Segment Open
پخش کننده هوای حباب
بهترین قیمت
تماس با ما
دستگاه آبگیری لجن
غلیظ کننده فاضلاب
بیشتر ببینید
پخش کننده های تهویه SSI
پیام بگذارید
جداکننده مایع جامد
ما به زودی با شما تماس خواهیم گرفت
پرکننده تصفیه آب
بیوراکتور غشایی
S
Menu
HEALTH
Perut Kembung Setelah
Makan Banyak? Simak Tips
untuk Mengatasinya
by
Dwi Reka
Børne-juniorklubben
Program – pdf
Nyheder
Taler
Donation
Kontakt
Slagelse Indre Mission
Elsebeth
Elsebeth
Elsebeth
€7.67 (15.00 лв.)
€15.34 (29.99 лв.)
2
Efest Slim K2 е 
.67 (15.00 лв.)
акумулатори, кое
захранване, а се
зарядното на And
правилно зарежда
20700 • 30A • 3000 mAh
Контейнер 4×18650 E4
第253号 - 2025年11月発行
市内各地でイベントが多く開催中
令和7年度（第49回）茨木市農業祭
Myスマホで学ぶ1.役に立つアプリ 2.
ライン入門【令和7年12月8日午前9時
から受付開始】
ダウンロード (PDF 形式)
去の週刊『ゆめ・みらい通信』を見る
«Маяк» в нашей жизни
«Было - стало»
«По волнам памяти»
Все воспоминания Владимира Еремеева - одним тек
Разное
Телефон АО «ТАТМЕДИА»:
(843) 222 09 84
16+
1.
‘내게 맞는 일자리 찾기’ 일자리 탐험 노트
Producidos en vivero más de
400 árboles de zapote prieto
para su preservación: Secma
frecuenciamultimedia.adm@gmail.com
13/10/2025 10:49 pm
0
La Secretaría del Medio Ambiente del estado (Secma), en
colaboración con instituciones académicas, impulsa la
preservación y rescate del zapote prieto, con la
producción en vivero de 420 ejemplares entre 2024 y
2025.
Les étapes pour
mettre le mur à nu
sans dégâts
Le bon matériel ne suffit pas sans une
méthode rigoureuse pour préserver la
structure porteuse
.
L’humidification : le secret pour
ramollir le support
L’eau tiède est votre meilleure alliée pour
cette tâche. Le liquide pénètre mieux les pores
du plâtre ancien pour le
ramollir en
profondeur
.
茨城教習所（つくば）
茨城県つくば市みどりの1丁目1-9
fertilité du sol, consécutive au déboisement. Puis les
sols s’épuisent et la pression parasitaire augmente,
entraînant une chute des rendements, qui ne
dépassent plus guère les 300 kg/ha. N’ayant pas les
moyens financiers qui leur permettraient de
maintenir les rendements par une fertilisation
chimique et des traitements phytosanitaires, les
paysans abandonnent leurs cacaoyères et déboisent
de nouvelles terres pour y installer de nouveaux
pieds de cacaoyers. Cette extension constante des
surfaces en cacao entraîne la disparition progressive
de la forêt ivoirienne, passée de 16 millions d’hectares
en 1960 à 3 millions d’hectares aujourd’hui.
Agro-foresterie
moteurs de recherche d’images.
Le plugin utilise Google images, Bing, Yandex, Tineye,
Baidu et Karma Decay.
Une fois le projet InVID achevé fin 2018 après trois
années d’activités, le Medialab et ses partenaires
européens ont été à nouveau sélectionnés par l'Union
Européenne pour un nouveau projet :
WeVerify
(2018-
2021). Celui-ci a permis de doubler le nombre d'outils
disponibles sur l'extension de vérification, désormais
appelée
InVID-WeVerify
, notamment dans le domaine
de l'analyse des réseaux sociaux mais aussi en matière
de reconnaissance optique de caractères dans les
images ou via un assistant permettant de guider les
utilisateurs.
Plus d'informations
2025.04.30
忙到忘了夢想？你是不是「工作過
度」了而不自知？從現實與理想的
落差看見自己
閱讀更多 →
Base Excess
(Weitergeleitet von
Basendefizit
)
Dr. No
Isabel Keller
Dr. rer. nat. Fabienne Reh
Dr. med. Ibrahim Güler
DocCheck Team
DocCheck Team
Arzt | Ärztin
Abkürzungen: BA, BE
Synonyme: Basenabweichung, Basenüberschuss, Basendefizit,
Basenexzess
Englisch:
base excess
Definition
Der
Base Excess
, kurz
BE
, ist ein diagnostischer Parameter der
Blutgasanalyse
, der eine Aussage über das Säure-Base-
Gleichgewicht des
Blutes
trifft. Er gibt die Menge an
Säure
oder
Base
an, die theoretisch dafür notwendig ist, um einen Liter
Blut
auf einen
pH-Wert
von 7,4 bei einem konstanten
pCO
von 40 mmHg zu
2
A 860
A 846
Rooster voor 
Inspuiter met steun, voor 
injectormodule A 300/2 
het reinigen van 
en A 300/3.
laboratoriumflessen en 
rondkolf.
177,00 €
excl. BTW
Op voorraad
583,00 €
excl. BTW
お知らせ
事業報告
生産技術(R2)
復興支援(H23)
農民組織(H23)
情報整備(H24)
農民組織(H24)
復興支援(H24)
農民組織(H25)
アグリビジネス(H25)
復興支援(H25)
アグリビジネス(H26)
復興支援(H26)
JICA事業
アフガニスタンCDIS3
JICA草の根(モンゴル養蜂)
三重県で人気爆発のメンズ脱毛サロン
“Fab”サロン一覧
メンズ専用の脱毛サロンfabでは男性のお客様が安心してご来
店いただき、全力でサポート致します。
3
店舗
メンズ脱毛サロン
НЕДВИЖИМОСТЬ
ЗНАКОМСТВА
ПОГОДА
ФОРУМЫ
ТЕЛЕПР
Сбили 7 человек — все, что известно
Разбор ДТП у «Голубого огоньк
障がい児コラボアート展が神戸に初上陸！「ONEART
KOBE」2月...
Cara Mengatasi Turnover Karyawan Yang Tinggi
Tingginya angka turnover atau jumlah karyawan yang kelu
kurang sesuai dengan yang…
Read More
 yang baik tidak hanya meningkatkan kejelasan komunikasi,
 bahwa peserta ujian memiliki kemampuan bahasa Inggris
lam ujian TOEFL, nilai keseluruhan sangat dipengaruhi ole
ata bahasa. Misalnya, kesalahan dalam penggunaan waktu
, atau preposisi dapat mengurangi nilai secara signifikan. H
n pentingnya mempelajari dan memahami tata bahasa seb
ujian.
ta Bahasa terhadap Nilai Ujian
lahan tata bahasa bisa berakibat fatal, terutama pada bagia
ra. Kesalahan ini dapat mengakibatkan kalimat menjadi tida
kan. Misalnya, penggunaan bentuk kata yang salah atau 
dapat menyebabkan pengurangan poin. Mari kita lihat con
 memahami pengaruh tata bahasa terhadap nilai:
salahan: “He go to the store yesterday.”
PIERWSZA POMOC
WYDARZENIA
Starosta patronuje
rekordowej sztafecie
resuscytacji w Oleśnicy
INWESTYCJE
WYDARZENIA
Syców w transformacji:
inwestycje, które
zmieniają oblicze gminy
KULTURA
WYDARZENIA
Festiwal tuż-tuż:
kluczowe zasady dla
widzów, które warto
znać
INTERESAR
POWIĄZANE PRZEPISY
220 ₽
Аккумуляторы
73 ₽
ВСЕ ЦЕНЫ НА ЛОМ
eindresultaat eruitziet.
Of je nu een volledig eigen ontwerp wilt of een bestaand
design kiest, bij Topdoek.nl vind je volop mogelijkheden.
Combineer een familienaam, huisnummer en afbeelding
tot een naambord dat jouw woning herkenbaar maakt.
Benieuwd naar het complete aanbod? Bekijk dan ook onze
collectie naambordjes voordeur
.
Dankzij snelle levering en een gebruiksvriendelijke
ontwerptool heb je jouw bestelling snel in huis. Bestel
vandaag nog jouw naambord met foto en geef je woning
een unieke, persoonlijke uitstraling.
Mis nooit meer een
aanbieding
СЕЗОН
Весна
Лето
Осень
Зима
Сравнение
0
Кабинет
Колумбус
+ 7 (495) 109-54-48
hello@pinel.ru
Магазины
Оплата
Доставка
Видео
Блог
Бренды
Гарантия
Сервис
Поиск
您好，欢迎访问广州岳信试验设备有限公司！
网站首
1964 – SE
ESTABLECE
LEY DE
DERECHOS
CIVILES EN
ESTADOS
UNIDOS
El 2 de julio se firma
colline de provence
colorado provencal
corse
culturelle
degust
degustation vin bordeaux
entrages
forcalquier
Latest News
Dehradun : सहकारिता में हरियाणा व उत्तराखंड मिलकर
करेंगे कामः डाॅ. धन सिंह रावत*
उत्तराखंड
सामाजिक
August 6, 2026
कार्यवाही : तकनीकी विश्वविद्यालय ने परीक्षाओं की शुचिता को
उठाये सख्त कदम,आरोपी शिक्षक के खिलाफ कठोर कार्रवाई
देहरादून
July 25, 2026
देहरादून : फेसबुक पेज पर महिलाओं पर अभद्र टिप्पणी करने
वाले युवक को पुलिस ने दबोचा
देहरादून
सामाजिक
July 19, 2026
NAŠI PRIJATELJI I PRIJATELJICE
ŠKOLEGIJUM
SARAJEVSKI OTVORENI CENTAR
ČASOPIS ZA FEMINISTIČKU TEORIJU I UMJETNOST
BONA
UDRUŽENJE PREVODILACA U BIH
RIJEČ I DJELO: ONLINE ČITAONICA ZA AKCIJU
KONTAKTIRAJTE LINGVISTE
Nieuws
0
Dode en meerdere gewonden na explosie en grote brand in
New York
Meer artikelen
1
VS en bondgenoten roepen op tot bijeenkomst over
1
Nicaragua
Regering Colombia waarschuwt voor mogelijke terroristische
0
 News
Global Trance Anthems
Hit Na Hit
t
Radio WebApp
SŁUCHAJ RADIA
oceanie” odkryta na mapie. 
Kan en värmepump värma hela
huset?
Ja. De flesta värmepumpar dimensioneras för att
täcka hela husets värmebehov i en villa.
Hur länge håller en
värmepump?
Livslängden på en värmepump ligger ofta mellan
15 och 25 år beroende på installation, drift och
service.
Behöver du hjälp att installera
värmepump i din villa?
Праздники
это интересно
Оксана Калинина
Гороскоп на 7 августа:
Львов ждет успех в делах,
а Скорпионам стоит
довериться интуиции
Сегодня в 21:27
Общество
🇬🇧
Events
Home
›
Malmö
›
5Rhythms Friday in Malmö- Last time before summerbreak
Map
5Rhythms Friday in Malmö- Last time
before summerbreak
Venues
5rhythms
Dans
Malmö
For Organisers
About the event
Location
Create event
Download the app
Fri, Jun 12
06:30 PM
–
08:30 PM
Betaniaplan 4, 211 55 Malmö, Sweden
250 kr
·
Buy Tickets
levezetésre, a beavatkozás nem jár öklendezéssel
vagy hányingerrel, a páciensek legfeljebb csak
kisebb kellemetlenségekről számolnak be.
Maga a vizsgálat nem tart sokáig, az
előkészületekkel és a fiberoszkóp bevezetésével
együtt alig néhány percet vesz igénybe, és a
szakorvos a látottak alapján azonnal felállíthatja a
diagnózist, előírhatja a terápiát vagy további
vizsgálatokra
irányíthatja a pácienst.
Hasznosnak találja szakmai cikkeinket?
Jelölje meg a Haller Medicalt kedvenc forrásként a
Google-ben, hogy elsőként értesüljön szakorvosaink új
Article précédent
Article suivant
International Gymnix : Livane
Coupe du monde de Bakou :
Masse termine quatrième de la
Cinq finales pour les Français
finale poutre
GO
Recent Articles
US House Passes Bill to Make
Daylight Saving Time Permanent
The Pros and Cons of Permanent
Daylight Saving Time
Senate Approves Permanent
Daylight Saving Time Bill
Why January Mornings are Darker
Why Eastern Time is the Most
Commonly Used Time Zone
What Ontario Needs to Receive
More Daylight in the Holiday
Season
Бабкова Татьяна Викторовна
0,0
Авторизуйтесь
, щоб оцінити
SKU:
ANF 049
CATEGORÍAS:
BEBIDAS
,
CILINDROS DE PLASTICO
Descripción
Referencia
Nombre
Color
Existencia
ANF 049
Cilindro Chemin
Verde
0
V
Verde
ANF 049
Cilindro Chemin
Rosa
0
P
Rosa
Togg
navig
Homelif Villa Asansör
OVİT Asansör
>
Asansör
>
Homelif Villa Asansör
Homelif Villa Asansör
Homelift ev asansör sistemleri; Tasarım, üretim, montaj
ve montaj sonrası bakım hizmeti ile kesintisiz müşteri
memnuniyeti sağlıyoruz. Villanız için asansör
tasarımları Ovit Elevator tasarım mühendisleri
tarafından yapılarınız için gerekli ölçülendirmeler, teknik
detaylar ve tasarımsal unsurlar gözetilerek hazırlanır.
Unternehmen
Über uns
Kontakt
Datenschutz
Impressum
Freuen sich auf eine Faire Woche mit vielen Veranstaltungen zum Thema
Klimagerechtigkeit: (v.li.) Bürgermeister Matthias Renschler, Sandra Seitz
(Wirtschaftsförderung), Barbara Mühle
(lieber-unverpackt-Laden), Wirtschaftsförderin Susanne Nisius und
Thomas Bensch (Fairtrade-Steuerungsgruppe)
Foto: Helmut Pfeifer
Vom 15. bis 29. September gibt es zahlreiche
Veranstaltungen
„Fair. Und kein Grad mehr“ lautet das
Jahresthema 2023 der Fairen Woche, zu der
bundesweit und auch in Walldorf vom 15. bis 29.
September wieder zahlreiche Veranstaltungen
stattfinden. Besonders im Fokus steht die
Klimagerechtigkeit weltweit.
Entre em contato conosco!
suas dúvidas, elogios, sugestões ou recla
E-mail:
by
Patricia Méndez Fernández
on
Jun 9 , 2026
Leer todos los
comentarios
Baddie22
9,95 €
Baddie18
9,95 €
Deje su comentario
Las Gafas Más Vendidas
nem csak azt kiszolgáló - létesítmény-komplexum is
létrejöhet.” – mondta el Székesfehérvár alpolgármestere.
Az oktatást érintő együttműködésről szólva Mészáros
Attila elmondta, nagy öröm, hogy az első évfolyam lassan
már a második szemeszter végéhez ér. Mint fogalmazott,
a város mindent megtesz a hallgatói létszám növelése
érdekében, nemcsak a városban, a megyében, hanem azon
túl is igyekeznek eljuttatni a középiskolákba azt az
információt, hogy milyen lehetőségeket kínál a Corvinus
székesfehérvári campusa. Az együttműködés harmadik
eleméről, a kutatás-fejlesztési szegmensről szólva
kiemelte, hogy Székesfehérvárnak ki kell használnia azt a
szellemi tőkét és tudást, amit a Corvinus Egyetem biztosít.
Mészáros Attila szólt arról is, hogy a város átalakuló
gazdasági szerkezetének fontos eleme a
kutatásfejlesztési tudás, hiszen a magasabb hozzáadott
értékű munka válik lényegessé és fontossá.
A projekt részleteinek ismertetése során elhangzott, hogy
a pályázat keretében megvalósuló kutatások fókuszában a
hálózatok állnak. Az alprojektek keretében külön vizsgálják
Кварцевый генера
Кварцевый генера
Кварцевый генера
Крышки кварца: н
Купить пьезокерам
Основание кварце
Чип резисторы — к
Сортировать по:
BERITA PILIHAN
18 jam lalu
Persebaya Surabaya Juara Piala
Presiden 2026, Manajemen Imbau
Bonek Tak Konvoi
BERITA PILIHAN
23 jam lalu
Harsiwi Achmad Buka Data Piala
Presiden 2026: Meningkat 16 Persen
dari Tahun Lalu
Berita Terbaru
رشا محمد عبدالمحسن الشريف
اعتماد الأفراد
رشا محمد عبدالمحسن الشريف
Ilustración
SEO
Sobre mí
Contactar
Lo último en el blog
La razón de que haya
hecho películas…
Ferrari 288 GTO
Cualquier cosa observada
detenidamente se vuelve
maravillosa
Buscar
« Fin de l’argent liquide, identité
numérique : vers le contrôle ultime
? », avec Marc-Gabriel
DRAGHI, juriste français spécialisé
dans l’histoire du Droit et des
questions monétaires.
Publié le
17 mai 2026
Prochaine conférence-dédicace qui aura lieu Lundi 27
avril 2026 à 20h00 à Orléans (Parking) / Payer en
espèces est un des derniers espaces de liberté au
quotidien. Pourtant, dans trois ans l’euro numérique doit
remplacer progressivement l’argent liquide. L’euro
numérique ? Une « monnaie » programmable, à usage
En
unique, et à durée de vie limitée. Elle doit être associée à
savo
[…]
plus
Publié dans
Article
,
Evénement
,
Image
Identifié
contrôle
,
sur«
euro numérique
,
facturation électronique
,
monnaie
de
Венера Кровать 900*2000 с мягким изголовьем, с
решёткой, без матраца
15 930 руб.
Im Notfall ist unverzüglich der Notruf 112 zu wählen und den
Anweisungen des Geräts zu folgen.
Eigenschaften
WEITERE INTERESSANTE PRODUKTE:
Segment Closed
* WORK REQUIRED
Every line above with the word "Mészáros" belongs in the answer, copied as written.

* ANSWER AREA
Az oktatást érintő együttműködésről szólva Mészáros
Mészáros Attila szólt arról is, hogy a város átalakuló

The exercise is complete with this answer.